AI Learns Math First, Then Everything Else

Large language models are becoming increasingly capable of complex reasoning, but most training approaches focus narrowly on single domains like coding or mathematics. A new method demonstrates that starting with math training creates a foundation that transfers effectively to diverse reasoning tasks, from scientific questions to programming challenges.

The researchers discovered that a curriculum beginning with mathematics reinforcement learning, followed by joint training across multiple domains, produces compact models that match or exceed the performance of larger specialized systems. Using Qwen3-4B and Llama3.1-8B models, their approach achieved competitive results across math, coding, STEM, logic, simulation, and tabular reasoning benchmarks while requiring minimal modifications to the base architecture.

The methodology follows a three-stage process. First, models undergo cold-start supervised fine-tuning on math problems to expose reasoning patterns. Second, they receive reinforcement learning specifically in the math domain using DAPO (Distributed Advantage Policy Optimization), which filters groups of responses to ensure meaningful learning signals. Finally, the models engage in joint reinforcement learning across six domains: math, STEM, coding, simulation, logic, and tabular reasoning. The system uses three evaluation methods: rule-based matching for structured answers, model-based assessment for free-form responses, and execution-based testing for code.

Results show consistent improvements across domains. The curriculum-trained Qwen3-4B model achieved 86.0% on MATH500 (compared to 77.25% for baseline models), 58.08% on HumanEval coding tasks, and 39.60% on GPQA scientific questions. For Llama3.1-8B, the approach yielded 74.40% on MATH500 and 60.40% on HumanEval. Analysis revealed increased usage of advanced reasoning skills like backtracking and verification in curriculum-trained models, with backtracking frequency rising from minimal levels to 20-30% in some domains. The math-first stage proved particularly crucial—removing it caused performance drops across most benchmarks.

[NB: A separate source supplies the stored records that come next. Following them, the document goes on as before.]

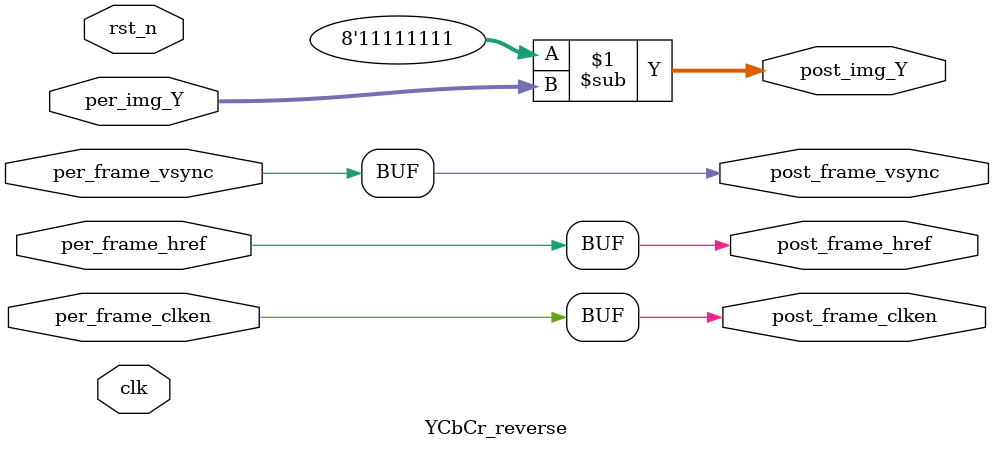
<source format=v>
module YCbCr_reverse(
		//global clock
		input					clk,  				//cmos video pixel clock
		input					rst_n,				//global reset
		//Image data prepred to be processd
		input					per_frame_vsync,	//Prepared Image data vsync valid signal
		input					per_frame_href,		//Prepared Image data href vaild  signal
		input					per_frame_clken,	//Prepared Image data output/capture enable clock
		input		[7:0]		per_img_Y,			//Prepared Image brightness input
		
		//Image data has been processd
		output					post_frame_vsync,	//Processed Image data vsync valid signal
		output					post_frame_href,	//Processed Image data href vaild  signal
		output					post_frame_clken,	//Processed Image data output/capture enable clock
		output		[7:0]		post_img_Y			//Processed Image Bit flag outout(1: Value, 0:inValid)
   );
 

assign post_frame_vsync  =per_frame_vsync;
assign post_frame_href   =per_frame_href;
assign post_frame_clken  =per_frame_clken;
assign post_img_Y    = 8'd255 - per_img_Y; //灰度反转

  
   
endmodule
</source>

This approach matters because it demonstrates that mathematical reasoning serves as an effective driver for discovering core cognitive skills that transfer to other domains. For practical applications, this means AI systems could become more versatile without requiring massive scale or domain-specific training. The method's backbone-agnostic nature makes it accessible for various model architectures, potentially enabling more efficient AI development.

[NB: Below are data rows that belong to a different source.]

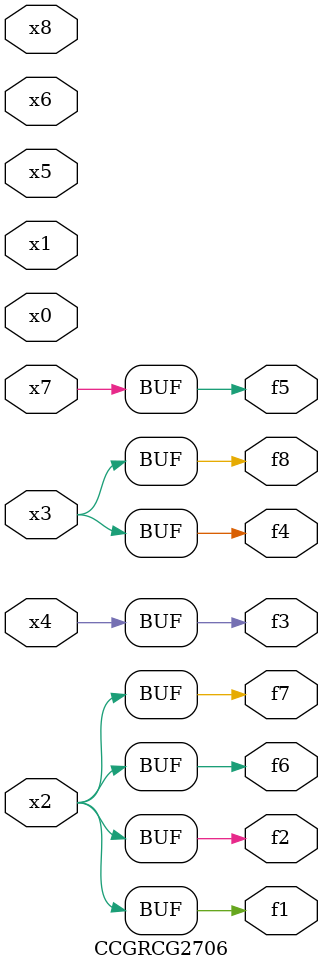
<source format=v>
module CCGRCG2706(
	input x0, x1, x2, x3, x4, x5, x6, x7, x8,
	output f1, f2, f3, f4, f5, f6, f7, f8
);
	assign f1 = x2;
	assign f2 = x2;
	assign f3 = x4;
	assign f4 = x3;
	assign f5 = x7;
	assign f6 = x2;
	assign f7 = x2;
	assign f8 = x3;
endmodule

</source>
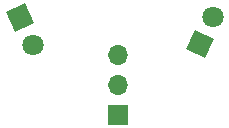
<source format=gtl>
G04 #@! TF.FileFunction,Copper,L1,Top,Signal*
%FSLAX46Y46*%
G04 Gerber Fmt 4.6, Leading zero omitted, Abs format (unit mm)*
G04 Created by KiCad (PCBNEW 4.0.7) date 09/06/18 00:22:22*
%MOMM*%
%LPD*%
G01*
G04 APERTURE LIST*
%ADD10C,0.100000*%
%ADD11R,1.700000X1.700000*%
%ADD12O,1.700000X1.700000*%
%ADD13C,1.800000*%
G04 APERTURE END LIST*
D10*
D11*
X163000000Y-100000000D03*
D12*
X163000000Y-97460000D03*
X163000000Y-94920000D03*
D10*
G36*
X153553967Y-91314679D02*
X155185321Y-90553967D01*
X155946033Y-92185321D01*
X154314679Y-92946033D01*
X153553967Y-91314679D01*
X153553967Y-91314679D01*
G37*
D13*
X155823450Y-94052022D03*
D10*
G36*
X170435321Y-95196033D02*
X168803967Y-94435321D01*
X169564679Y-92803967D01*
X171196033Y-93564679D01*
X170435321Y-95196033D01*
X170435321Y-95196033D01*
G37*
D13*
X171073450Y-91697978D03*
M02*

</source>
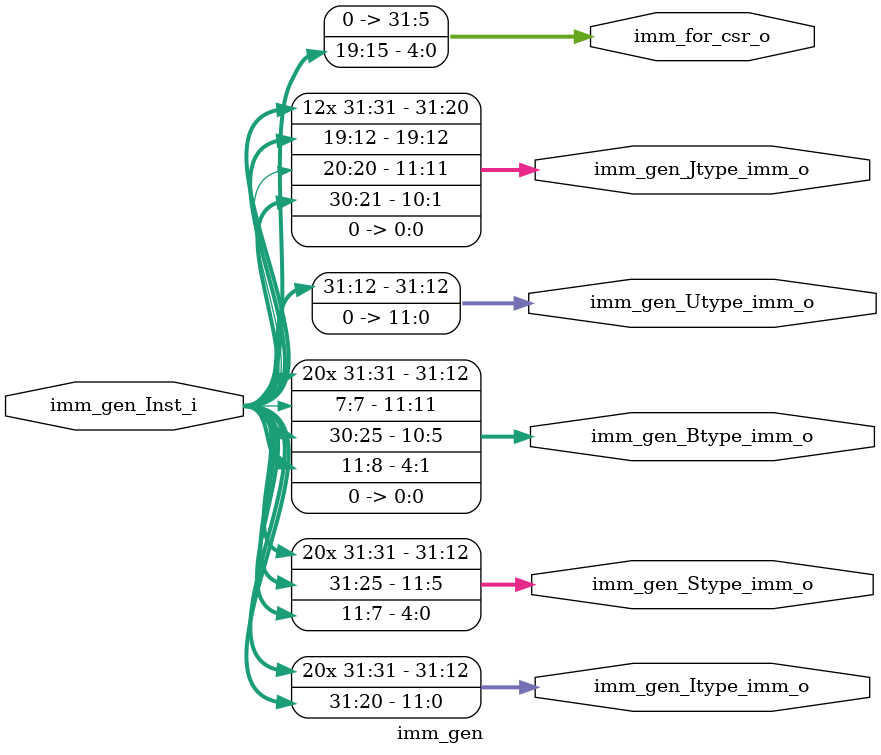
<source format=sv>
`include "RISV_def.svh"
module imm_gen
       (
           input [31:0]imm_gen_Inst_i,
           output reg[31:0]imm_gen_Itype_imm_o,
           output reg[31:0]imm_gen_Stype_imm_o,
           output reg[31:0]imm_gen_Btype_imm_o,
           output reg[31:0]imm_gen_Utype_imm_o,
           output reg[31:0]imm_gen_Jtype_imm_o,
           output reg[31:0]imm_for_csr_o
       );

//sign extension and generate Imm for each Inst.
always_comb
begin
    imm_gen_Itype_imm_o={{20{imm_gen_Inst_i[31]}},imm_gen_Inst_i[31:20]}; //12bit
    imm_gen_Stype_imm_o={{20{imm_gen_Inst_i[31]}},imm_gen_Inst_i[31:25],imm_gen_Inst_i[11:7]}; //12bit
    imm_gen_Btype_imm_o={{19{imm_gen_Inst_i[31]}}, imm_gen_Inst_i[31], imm_gen_Inst_i[7], imm_gen_Inst_i[30:25], imm_gen_Inst_i[11:8], 1'b0}; //12bit
    imm_gen_Utype_imm_o={imm_gen_Inst_i[31:12],12'b0};  //20bit
    imm_gen_Jtype_imm_o={{12{imm_gen_Inst_i[31]}}, imm_gen_Inst_i[19:12], imm_gen_Inst_i[20], imm_gen_Inst_i[30:21],1'b0}; //20bit
    imm_for_csr_o={27'd0,imm_gen_Inst_i[19:15]};
end



endmodule

</source>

The research acknowledges several limitations. The approach shows varying effectiveness across domains, with logic tasks requiring more domain-specific training even after the curriculum. Performance improvements aren't uniform—some coding benchmarks showed temporary regression during math-focused training before recovering in joint training. The method also relies on the availability of high-quality, verifiable reward signals across domains, which may not exist for all real-world applications.